Thymosin α1 treatment of chronic hepatitis B: results of a phase III multicentre, randomized, double-blind and placebo-controlled study


Dr Milton G. Mutchnick Division of Gastroenterology, Harper Hospital, 3990 John R., Detroit, MI 48201, USA


Previous clinical trials have suggested that thymosin α1 (Tα1), an immunomodulatory peptide, may be effective in the treatment of chronic hepatitis B (CHB). The aim of this study was to determine the efficacy of Tα1 in a multicentre, placebo-controlled and double-blind study of 97 patients with serum hepatitis B virus (HBV) DNA- and hepatitis B e antigen (HBeAg)-positive CHB. Patients who had been hepatitis B surface antigen (HBsAg) positive for at least 12 months entered a 3-month screening period prior to randomization. Forty-nine patients received Tα1 (1.6 mg) and 48 patients received placebo, twice weekly for 6 months, and were followed-up for an additional 6 months. At inclusion, both groups were comparable for age, gender, histological grading, and aminotransferase and HBV DNA levels. A complete response to treatment, defined as a sustained serum HBV DNA-negative status (two negative results at least 3 months apart) during the 12-month study, with negative HBV DNA and HBeAg values at month 12, was seen in seven (14%) patients given Tα1 and in two (4%) patients treated with placebo (P = 0.084).
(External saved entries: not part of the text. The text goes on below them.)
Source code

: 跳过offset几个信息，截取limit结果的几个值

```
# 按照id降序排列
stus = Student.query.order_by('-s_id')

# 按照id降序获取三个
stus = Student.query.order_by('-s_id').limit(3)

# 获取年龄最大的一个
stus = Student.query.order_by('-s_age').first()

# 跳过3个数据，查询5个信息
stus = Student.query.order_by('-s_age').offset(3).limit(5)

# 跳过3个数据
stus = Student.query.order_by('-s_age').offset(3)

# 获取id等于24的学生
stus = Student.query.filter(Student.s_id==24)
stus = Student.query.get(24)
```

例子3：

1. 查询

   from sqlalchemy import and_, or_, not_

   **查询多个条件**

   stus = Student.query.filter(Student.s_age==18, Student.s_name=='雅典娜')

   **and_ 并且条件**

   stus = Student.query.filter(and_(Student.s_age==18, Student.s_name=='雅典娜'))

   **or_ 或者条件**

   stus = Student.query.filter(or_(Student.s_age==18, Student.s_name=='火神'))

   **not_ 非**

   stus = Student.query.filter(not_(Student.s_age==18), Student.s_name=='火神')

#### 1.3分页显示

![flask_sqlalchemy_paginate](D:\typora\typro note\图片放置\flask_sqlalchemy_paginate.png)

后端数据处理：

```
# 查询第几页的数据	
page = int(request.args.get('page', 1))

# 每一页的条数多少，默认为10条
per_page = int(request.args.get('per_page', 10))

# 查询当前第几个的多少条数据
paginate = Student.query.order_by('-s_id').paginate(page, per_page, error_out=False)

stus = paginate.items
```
Five (10%) patients given Tα1 and four (8%) patients given placebo exhibited a delayed response (defined as sustained serum HBV DNA negativity achieved after the 12-month study period with negative HBV DNA and HBeAg values at the last assessment). A total of 12 (25%) patients given Tα1 and six (13%) patients given placebo showed a sustained loss of HBV DNA with a negative HBeAg value during or following the 12-month study period (P < 0.11). These results do not confirm observations of treatment efficacy reported in other clinical studies.